The Best AI Tools for General Work Use

After the ultra-popular ChatGPT, there are a few AI tools that every professional should familiarize themselves with, Lyttle notes.

Google’s Gemini is often underrated. “It can generate images, create graphics, assist with presentations, and support creative and strategic workflows, especially useful for marketing, communications, and content-driven roles,” the AI CEO says.

Perplexity.ai is especially helpful for research. It’s like a search engine that reliably spits out backed-up answers. “Unlike many tools,” Lyttle adds. “it provides verified sources and citations, making it ideal for professionals who need credible, well-sourced information, whether for reports, strategy decks, or academic-style research.”

Microsoft Copilot can be smart to use if your organization already heavily relies on Microsoft products, like Word, Excel, PowerPoint, and more. Copilot is integrated into each of these and can help do anything from analyzing data, building presentations faster, and summarizing emails on Outlook.

4 Tips for Using AI at Work

Addressing the “AI skills crisis” — which describes the widening gap between workers who understand AI and those who don’t in the face of a rapidly evolving workplace —  starts with some self-learning. 

Choose a Clear Problem

To start, pick the tool you want to use, whether that’s ChatGPT or Gemini or something else listed above, and pick a problem you want to solve. Lyttle recommends trying to solve a personal problem first and then moving to professional problem solving. What’s most important in this is knowing how to ask the right questions with the ideal parameters. For someone worried about their lack of AI skills in a role, it’s worth simply asking your chatbot of choice, “How can I upskill in AI to stay relevant and future-proof my role?”

Get Great at Describing What You Want

What makes someone highly AI literate is how well they’re able to articulate what they want. This is why Lyttle says it’s key to “practice describing what you want.”

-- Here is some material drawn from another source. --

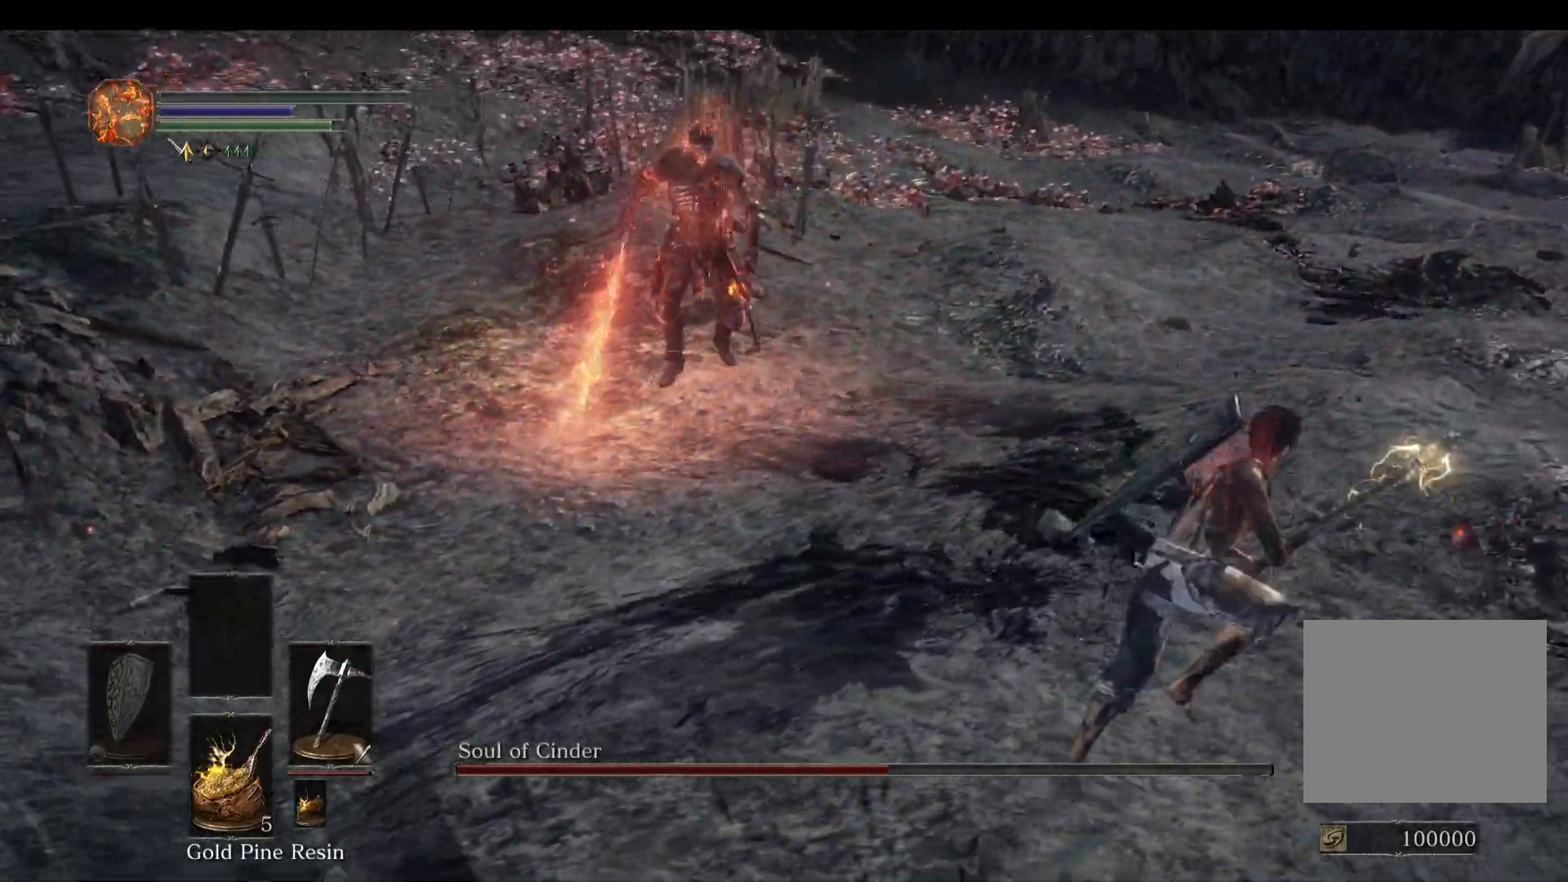
{"buttons": ["L1"], "left_stick": "down-right", "right_stick": "left", "events": [[433, "left_stick", "down-right"]]}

“If you can describe it, you can build it. AI responds to clarity. When you clearly explain a goal, outcome, or challenge, AI can walk you through the process, from planning to execution,” she says. “This applies to writing, building systems, marketing strategies, or even launching products.”

Know the Trends, Like Vibe Coding

It’s easier now than ever to code… without knowing how to code. There are now tools that help build applications based on directions and explanations from users, rather than inputted lines of code. This tech trend is called vibe coding, enabled by tools like Lovable. “This dramatically lowers the barrier to entry and makes non-technical professionals far more powerful,” the AI InnoVision CEO adds. It’s important to pay attention to trends like these.

Build Your Personal Portfolio of AI Tools

As more tools become available, it’s important not to get lost in the noise and to know which tools are most important for the work that you do. For someone whose work is heavily based on content and copy, ChatGPT may be most important. (Bonus points if you build your own GPT within the tool.) For a strategist who is often in research and building presentations, perhaps Gemini and Genspark might do the trick. Having a tailored tool stack equals a competitive advantage.

“Treat AI as an ongoing collaborator, not a one-time tool,” Lyttle says. “The more consistently you use it, the more value you unlock, especially when you personalize your workflows and refine how you ask questions.”